(SOURCE MATERIAL Opens)
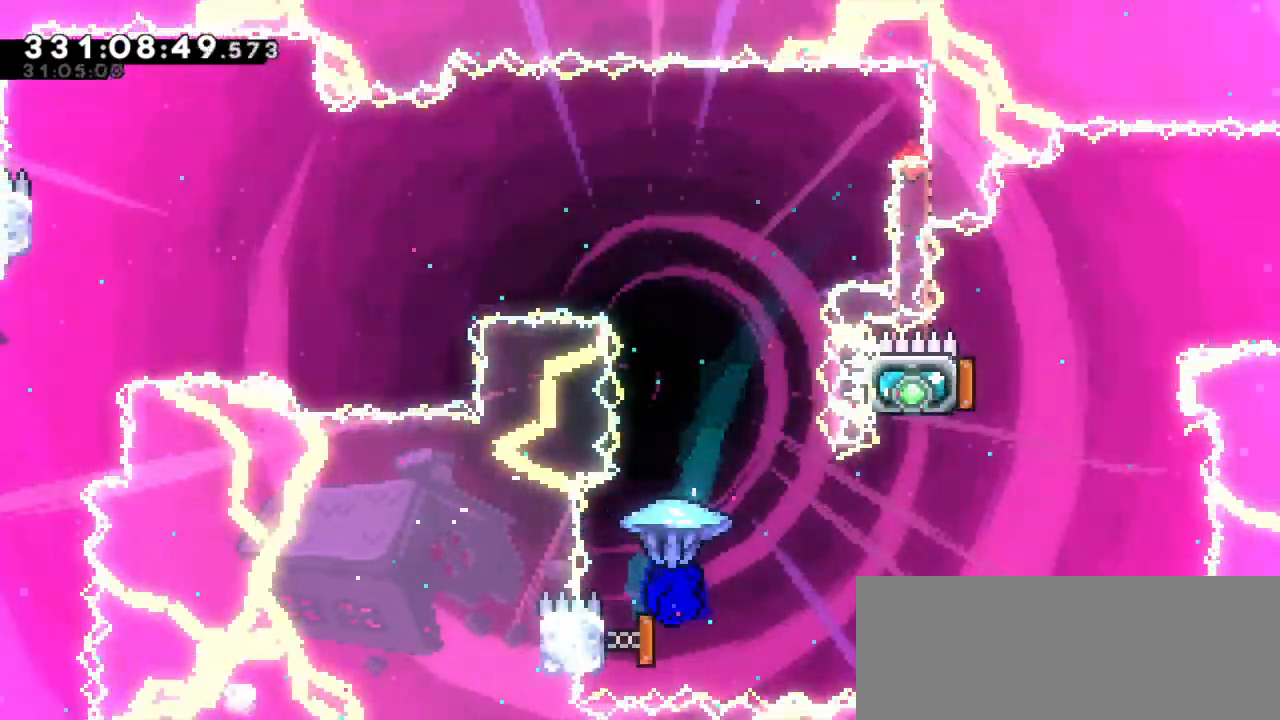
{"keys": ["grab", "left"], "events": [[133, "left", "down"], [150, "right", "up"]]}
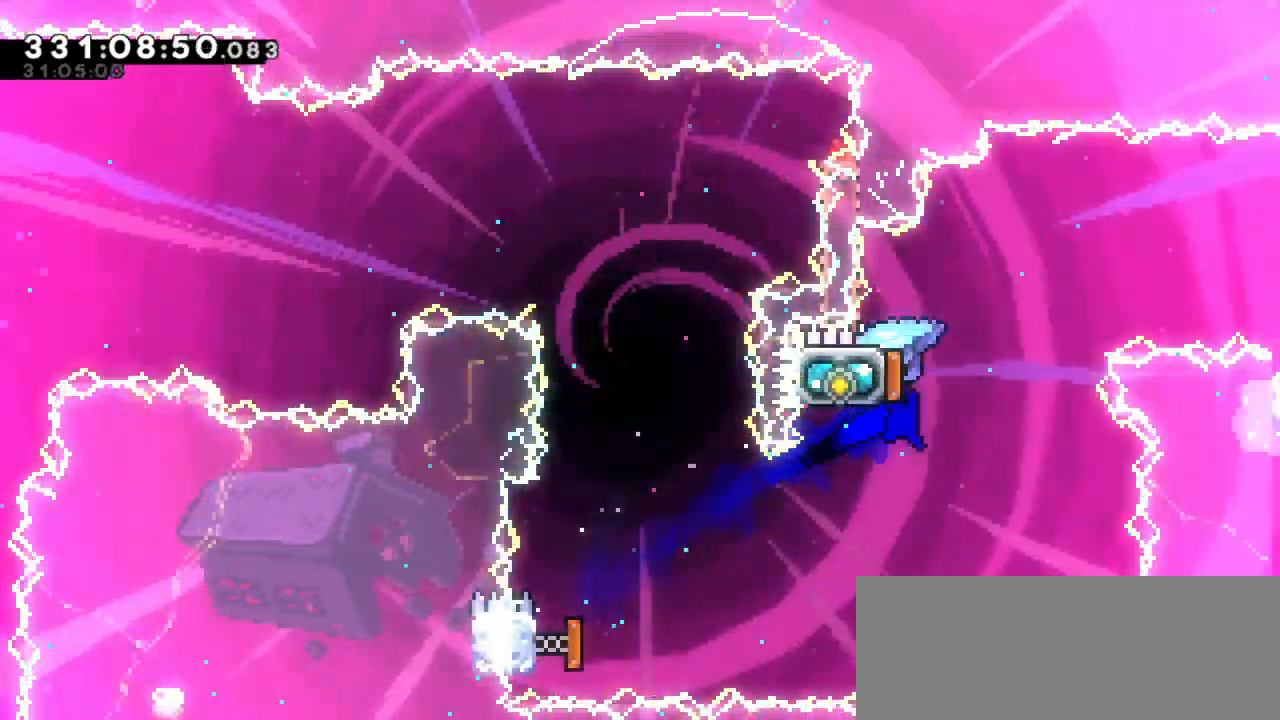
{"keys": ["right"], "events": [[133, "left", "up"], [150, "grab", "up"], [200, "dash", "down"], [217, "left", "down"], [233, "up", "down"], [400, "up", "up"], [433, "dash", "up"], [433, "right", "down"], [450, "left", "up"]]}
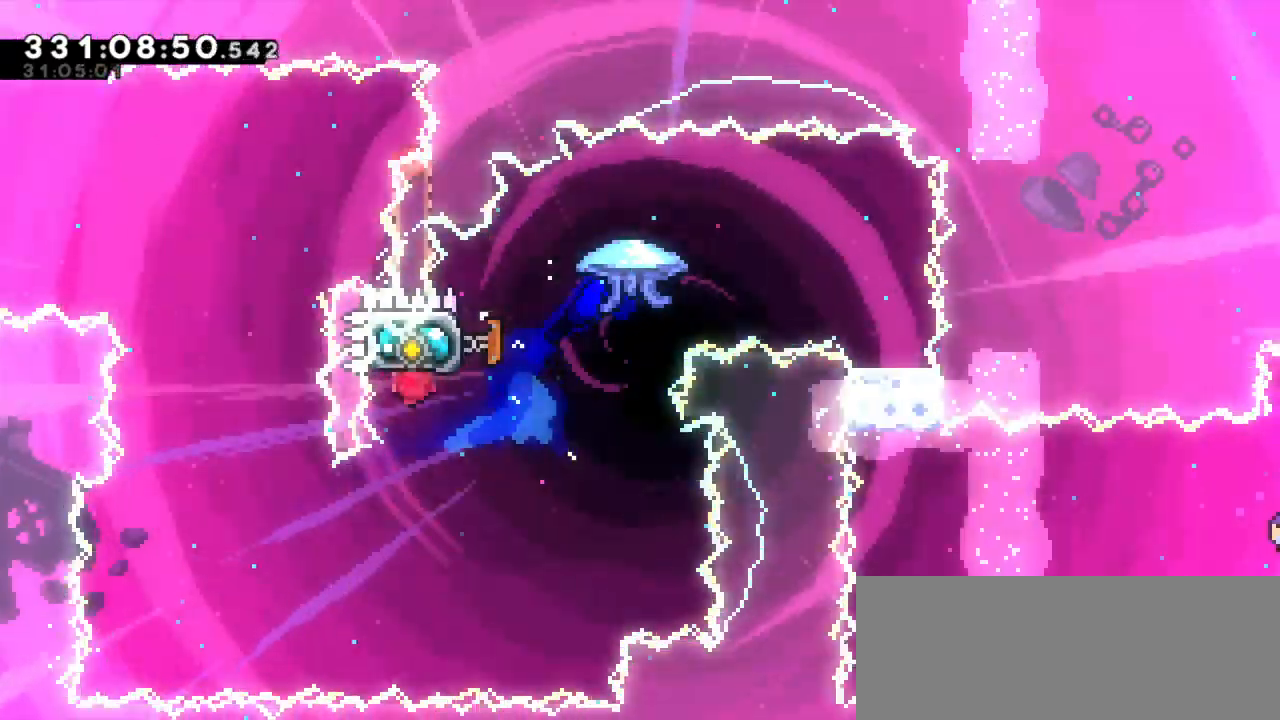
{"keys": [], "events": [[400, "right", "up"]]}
(SOURCE MATERIAL Closes)
• [TO DO]
Go through the material above, and wherever a line holds the word "left", copy it.

• [REPLY]
{"keys": ["grab", "left"], "events": [[133, "left", "down"], [150, "right", "up"]]}
{"keys": ["right"], "events": [[133, "left", "up"], [150, "grab", "up"], [200, "dash", "down"], [217, "left", "down"], [233, "up", "down"], [400, "up", "up"], [433, "dash", "up"], [433, "right", "down"], [450, "left", "up"]]}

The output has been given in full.